───── Data supplied

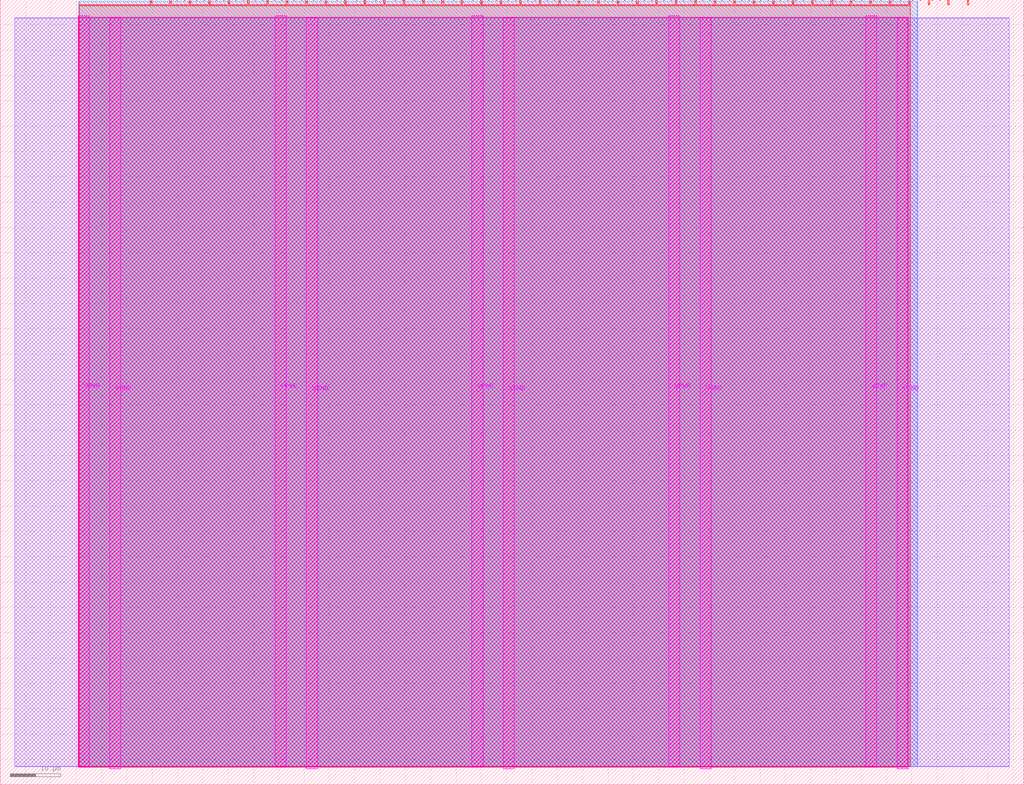
<source format=lef>
VERSION 5.7 ;
  NOWIREEXTENSIONATPIN ON ;
  DIVIDERCHAR "/" ;
  BUSBITCHARS "[]" ;
MACRO tt_um_wokwi_456571626036491265
  CLASS BLOCK ;
  FOREIGN tt_um_wokwi_456571626036491265 ;
  ORIGIN 0.000 0.000 ;
  SIZE 202.080 BY 154.980 ;
  PIN VGND
    DIRECTION INOUT ;
    USE GROUND ;
    PORT
      LAYER TopMetal1 ;
        RECT 21.580 3.150 23.780 151.420 ;
    END
    PORT
      LAYER TopMetal1 ;
        RECT 60.450 3.150 62.650 151.420 ;
    END
    PORT
      LAYER TopMetal1 ;
        RECT 99.320 3.150 101.520 151.420 ;
    END
    PORT
      LAYER TopMetal1 ;
        RECT 138.190 3.150 140.390 151.420 ;
    END
    PORT
      LAYER TopMetal1 ;
        RECT 177.060 3.150 179.260 151.420 ;
    END
  END VGND
  PIN VPWR
    DIRECTION INOUT ;
    USE POWER ;
    PORT
      LAYER TopMetal1 ;
        RECT 15.380 3.560 17.580 151.830 ;
    END
    PORT
      LAYER TopMetal1 ;
        RECT 54.250 3.560 56.450 151.830 ;
    END
    PORT
      LAYER TopMetal1 ;
        RECT 93.120 3.560 95.320 151.830 ;
    END
    PORT
      LAYER TopMetal1 ;
        RECT 131.990 3.560 134.190 151.830 ;
    END
    PORT
      LAYER TopMetal1 ;
        RECT 170.860 3.560 173.060 151.830 ;
    END
  END VPWR
  PIN clk
    DIRECTION INPUT ;
    USE SIGNAL ;
    PORT
      LAYER Metal4 ;
        RECT 187.050 153.980 187.350 154.980 ;
    END
  END clk
  PIN ena
    DIRECTION INPUT ;
    USE SIGNAL ;
    PORT
      LAYER Metal4 ;
        RECT 190.890 153.980 191.190 154.980 ;
    END
  END ena
  PIN rst_n
    DIRECTION INPUT ;
    USE SIGNAL ;
    PORT
      LAYER Metal4 ;
        RECT 183.210 153.980 183.510 154.980 ;
    END
  END rst_n
  PIN ui_in[0]
    DIRECTION INPUT ;
    USE SIGNAL ;
    ANTENNAGATEAREA 0.180700 ;
    PORT
      LAYER Metal4 ;
        RECT 179.370 153.980 179.670 154.980 ;
    END
  END ui_in[0]
  PIN ui_in[1]
    DIRECTION INPUT ;
    USE SIGNAL ;
    ANTENNAGATEAREA 0.180700 ;
    PORT
      LAYER Metal4 ;
        RECT 175.530 153.980 175.830 154.980 ;
    END
  END ui_in[1]
  PIN ui_in[2]
    DIRECTION INPUT ;
    USE SIGNAL ;
    PORT
      LAYER Metal4 ;
        RECT 171.690 153.980 171.990 154.980 ;
    END
  END ui_in[2]
  PIN ui_in[3]
    DIRECTION INPUT ;
    USE SIGNAL ;
    ANTENNAGATEAREA 0.180700 ;
    PORT
      LAYER Metal4 ;
        RECT 167.850 153.980 168.150 154.980 ;
    END
  END ui_in[3]
  PIN ui_in[4]
    DIRECTION INPUT ;
    USE SIGNAL ;
    ANTENNAGATEAREA 0.180700 ;
    PORT
      LAYER Metal4 ;
        RECT 164.010 153.980 164.310 154.980 ;
    END
  END ui_in[4]
  PIN ui_in[5]
    DIRECTION INPUT ;
    USE SIGNAL ;
    PORT
      LAYER Metal4 ;
        RECT 160.170 153.980 160.470 154.980 ;
    END
  END ui_in[5]
  PIN ui_in[6]
    DIRECTION INPUT ;
    USE SIGNAL ;
    ANTENNAGATEAREA 0.180700 ;
    PORT
      LAYER Metal4 ;
        RECT 156.330 153.980 156.630 154.980 ;
    END
  END ui_in[6]
  PIN ui_in[7]
    DIRECTION INPUT ;
    USE SIGNAL ;
    ANTENNAGATEAREA 0.180700 ;
    PORT
      LAYER Metal4 ;
        RECT 152.490 153.980 152.790 154.980 ;
    END
  END ui_in[7]
  PIN uio_in[0]
    DIRECTION INPUT ;
    USE SIGNAL ;
    PORT
      LAYER Metal4 ;
        RECT 148.650 153.980 148.950 154.980 ;
    END
  END uio_in[0]
  PIN uio_in[1]
    DIRECTION INPUT ;
    USE SIGNAL ;
    PORT
      LAYER Metal4 ;
        RECT 144.810 153.980 145.110 154.980 ;
    END
  END uio_in[1]
  PIN uio_in[2]
    DIRECTION INPUT ;
    USE SIGNAL ;
    PORT
      LAYER Metal4 ;
        RECT 140.970 153.980 141.270 154.980 ;
    END
  END uio_in[2]
  PIN uio_in[3]
    DIRECTION INPUT ;
    USE SIGNAL ;
    PORT
      LAYER Metal4 ;
        RECT 137.130 153.980 137.430 154.980 ;
    END
  END uio_in[3]
  PIN uio_in[4]
    DIRECTION INPUT ;
    USE SIGNAL ;
    PORT
      LAYER Metal4 ;
        RECT 133.290 153.980 133.590 154.980 ;
    END
  END uio_in[4]
  PIN uio_in[5]
    DIRECTION INPUT ;
    USE SIGNAL ;
    PORT
      LAYER Metal4 ;
        RECT 129.450 153.980 129.750 154.980 ;
    END
  END uio_in[5]
  PIN uio_in[6]
    DIRECTION INPUT ;
    USE SIGNAL ;
    PORT
      LAYER Metal4 ;
        RECT 125.610 153.980 125.910 154.980 ;
    END
  END uio_in[6]
  PIN uio_in[7]
    DIRECTION INPUT ;
    USE SIGNAL ;
    PORT
      LAYER Metal4 ;
        RECT 121.770 153.980 122.070 154.980 ;
    END
  END uio_in[7]
  PIN uio_oe[0]
    DIRECTION OUTPUT ;
    USE SIGNAL ;
    ANTENNADIFFAREA 0.299200 ;
    PORT
      LAYER Metal4 ;
        RECT 56.490 153.980 56.790 154.980 ;
    END
  END uio_oe[0]
  PIN uio_oe[1]
    DIRECTION OUTPUT ;
    USE SIGNAL ;
    ANTENNADIFFAREA 0.299200 ;
    PORT
      LAYER Metal4 ;
        RECT 52.650 153.980 52.950 154.980 ;
    END
  END uio_oe[1]
  PIN uio_oe[2]
    DIRECTION OUTPUT ;
    USE SIGNAL ;
    ANTENNADIFFAREA 0.299200 ;
    PORT
      LAYER Metal4 ;
        RECT 48.810 153.980 49.110 154.980 ;
    END
  END uio_oe[2]
  PIN uio_oe[3]
    DIRECTION OUTPUT ;
    USE SIGNAL ;
    ANTENNADIFFAREA 0.299200 ;
    PORT
      LAYER Metal4 ;
        RECT 44.970 153.980 45.270 154.980 ;
    END
  END uio_oe[3]
  PIN uio_oe[4]
    DIRECTION OUTPUT ;
    USE SIGNAL ;
    ANTENNADIFFAREA 0.299200 ;
    PORT
      LAYER Metal4 ;
        RECT 41.130 153.980 41.430 154.980 ;
    END
  END uio_oe[4]
  PIN uio_oe[5]
    DIRECTION OUTPUT ;
    USE SIGNAL ;
    ANTENNADIFFAREA 0.299200 ;
    PORT
      LAYER Metal4 ;
        RECT 37.290 153.980 37.590 154.980 ;
    END
  END uio_oe[5]
  PIN uio_oe[6]
    DIRECTION OUTPUT ;
    USE SIGNAL ;
    ANTENNADIFFAREA 0.299200 ;
    PORT
      LAYER Metal4 ;
        RECT 33.450 153.980 33.750 154.980 ;
    END
  END uio_oe[6]
  PIN uio_oe[7]
    DIRECTION OUTPUT ;
    USE SIGNAL ;
    ANTENNADIFFAREA 0.299200 ;
    PORT
      LAYER Metal4 ;
        RECT 29.610 153.980 29.910 154.980 ;
    END
  END uio_oe[7]
  PIN uio_out[0]
    DIRECTION OUTPUT ;
    USE SIGNAL ;
    ANTENNADIFFAREA 0.299200 ;
    PORT
      LAYER Metal4 ;
        RECT 87.210 153.980 87.510 154.980 ;
    END
  END uio_out[0]
  PIN uio_out[1]
    DIRECTION OUTPUT ;
    USE SIGNAL ;
    ANTENNADIFFAREA 0.299200 ;
    PORT
      LAYER Metal4 ;
        RECT 83.370 153.980 83.670 154.980 ;
    END
  END uio_out[1]
  PIN uio_out[2]
    DIRECTION OUTPUT ;
    USE SIGNAL ;
    ANTENNADIFFAREA 0.299200 ;
    PORT
      LAYER Metal4 ;
        RECT 79.530 153.980 79.830 154.980 ;
    END
  END uio_out[2]
  PIN uio_out[3]
    DIRECTION OUTPUT ;
    USE SIGNAL ;
    ANTENNADIFFAREA 0.299200 ;
    PORT
      LAYER Metal4 ;
        RECT 75.690 153.980 75.990 154.980 ;
    END
  END uio_out[3]
  PIN uio_out[4]
    DIRECTION OUTPUT ;
    USE SIGNAL ;
    ANTENNADIFFAREA 0.299200 ;
    PORT
      LAYER Metal4 ;
        RECT 71.850 153.980 72.150 154.980 ;
    END
  END uio_out[4]
  PIN uio_out[5]
    DIRECTION OUTPUT ;
    USE SIGNAL ;
    ANTENNADIFFAREA 0.299200 ;
    PORT
      LAYER Metal4 ;
        RECT 68.010 153.980 68.310 154.980 ;
    END
  END uio_out[5]
  PIN uio_out[6]
    DIRECTION OUTPUT ;
    USE SIGNAL ;
    ANTENNADIFFAREA 0.299200 ;
    PORT
      LAYER Metal4 ;
        RECT 64.170 153.980 64.470 154.980 ;
    END
  END uio_out[6]
  PIN uio_out[7]
    DIRECTION OUTPUT ;
    USE SIGNAL ;
    ANTENNADIFFAREA 0.299200 ;
    PORT
      LAYER Metal4 ;
        RECT 60.330 153.980 60.630 154.980 ;
    END
  END uio_out[7]
  PIN uo_out[0]
    DIRECTION OUTPUT ;
    USE SIGNAL ;
    ANTENNADIFFAREA 0.708600 ;
    PORT
      LAYER Metal4 ;
        RECT 117.930 153.980 118.230 154.980 ;
    END
  END uo_out[0]
  PIN uo_out[1]
    DIRECTION OUTPUT ;
    USE SIGNAL ;
    ANTENNADIFFAREA 0.708600 ;
    PORT
      LAYER Metal4 ;
        RECT 114.090 153.980 114.390 154.980 ;
    END
  END uo_out[1]
  PIN uo_out[2]
    DIRECTION OUTPUT ;
    USE SIGNAL ;
    ANTENNADIFFAREA 0.708600 ;
    PORT
      LAYER Metal4 ;
        RECT 110.250 153.980 110.550 154.980 ;
    END
  END uo_out[2]
  PIN uo_out[3]
    DIRECTION OUTPUT ;
    USE SIGNAL ;
    ANTENNADIFFAREA 0.299200 ;
    PORT
      LAYER Metal4 ;
        RECT 106.410 153.980 106.710 154.980 ;
    END
  END uo_out[3]
  PIN uo_out[4]
    DIRECTION OUTPUT ;
    USE SIGNAL ;
    ANTENNADIFFAREA 0.299200 ;
    PORT
      LAYER Metal4 ;
        RECT 102.570 153.980 102.870 154.980 ;
    END
  END uo_out[4]
  PIN uo_out[5]
    DIRECTION OUTPUT ;
    USE SIGNAL ;
    ANTENNADIFFAREA 0.299200 ;
    PORT
      LAYER Metal4 ;
        RECT 98.730 153.980 99.030 154.980 ;
    END
  END uo_out[5]
  PIN uo_out[6]
    DIRECTION OUTPUT ;
    USE SIGNAL ;
    ANTENNADIFFAREA 0.708600 ;
    PORT
      LAYER Metal4 ;
        RECT 94.890 153.980 95.190 154.980 ;
    END
  END uo_out[6]
  PIN uo_out[7]
    DIRECTION OUTPUT ;
    USE SIGNAL ;
    ANTENNADIFFAREA 0.299200 ;
    PORT
      LAYER Metal4 ;
        RECT 91.050 153.980 91.350 154.980 ;
    END
  END uo_out[7]
  OBS
      LAYER GatPoly ;
        RECT 2.880 3.630 199.200 151.350 ;
      LAYER Metal1 ;
        RECT 2.880 3.560 199.200 151.420 ;
      LAYER Metal2 ;
        RECT 15.560 3.635 181.065 154.705 ;
      LAYER Metal3 ;
        RECT 15.515 3.680 181.105 154.660 ;
      LAYER Metal4 ;
        RECT 15.560 153.770 29.400 153.980 ;
        RECT 30.120 153.770 33.240 153.980 ;
        RECT 33.960 153.770 37.080 153.980 ;
        RECT 37.800 153.770 40.920 153.980 ;
        RECT 41.640 153.770 44.760 153.980 ;
        RECT 45.480 153.770 48.600 153.980 ;
        RECT 49.320 153.770 52.440 153.980 ;
        RECT 53.160 153.770 56.280 153.980 ;
        RECT 57.000 153.770 60.120 153.980 ;
        RECT 60.840 153.770 63.960 153.980 ;
        RECT 64.680 153.770 67.800 153.980 ;
        RECT 68.520 153.770 71.640 153.980 ;
        RECT 72.360 153.770 75.480 153.980 ;
        RECT 76.200 153.770 79.320 153.980 ;
        RECT 80.040 153.770 83.160 153.980 ;
        RECT 83.880 153.770 87.000 153.980 ;
        RECT 87.720 153.770 90.840 153.980 ;
        RECT 91.560 153.770 94.680 153.980 ;
        RECT 95.400 153.770 98.520 153.980 ;
        RECT 99.240 153.770 102.360 153.980 ;
        RECT 103.080 153.770 106.200 153.980 ;
        RECT 106.920 153.770 110.040 153.980 ;
        RECT 110.760 153.770 113.880 153.980 ;
        RECT 114.600 153.770 117.720 153.980 ;
        RECT 118.440 153.770 121.560 153.980 ;
        RECT 122.280 153.770 125.400 153.980 ;
        RECT 126.120 153.770 129.240 153.980 ;
        RECT 129.960 153.770 133.080 153.980 ;
        RECT 133.800 153.770 136.920 153.980 ;
        RECT 137.640 153.770 140.760 153.980 ;
        RECT 141.480 153.770 144.600 153.980 ;
        RECT 145.320 153.770 148.440 153.980 ;
        RECT 149.160 153.770 152.280 153.980 ;
        RECT 153.000 153.770 156.120 153.980 ;
        RECT 156.840 153.770 159.960 153.980 ;
        RECT 160.680 153.770 163.800 153.980 ;
        RECT 164.520 153.770 167.640 153.980 ;
        RECT 168.360 153.770 171.480 153.980 ;
        RECT 172.200 153.770 175.320 153.980 ;
        RECT 176.040 153.770 179.160 153.980 ;
        RECT 15.560 3.635 179.620 153.770 ;
      LAYER Metal5 ;
        RECT 15.515 3.470 179.125 151.510 ;
  END
END tt_um_wokwi_456571626036491265
END LIBRARY


</source>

──────────

*Request*
Reproduce exactly the section above that begins at the line containing "PIN uio_in[7]" and ends at the line containing "PIN uio_oe[2]", leaving out all other lines.

*Task solution*
  PIN uio_in[7]
    DIRECTION INPUT ;
    USE SIGNAL ;
    PORT
      LAYER Metal4 ;
        RECT 121.770 153.980 122.070 154.980 ;
    END
  END uio_in[7]
  PIN uio_oe[0]
    DIRECTION OUTPUT ;
    USE SIGNAL ;
    ANTENNADIFFAREA 0.299200 ;
    PORT
      LAYER Metal4 ;
        RECT 56.490 153.980 56.790 154.980 ;
    END
  END uio_oe[0]
  PIN uio_oe[1]
    DIRECTION OUTPUT ;
    USE SIGNAL ;
    ANTENNADIFFAREA 0.299200 ;
    PORT
      LAYER Metal4 ;
        RECT 52.650 153.980 52.950 154.980 ;
    END
  END uio_oe[1]
  PIN uio_oe[2]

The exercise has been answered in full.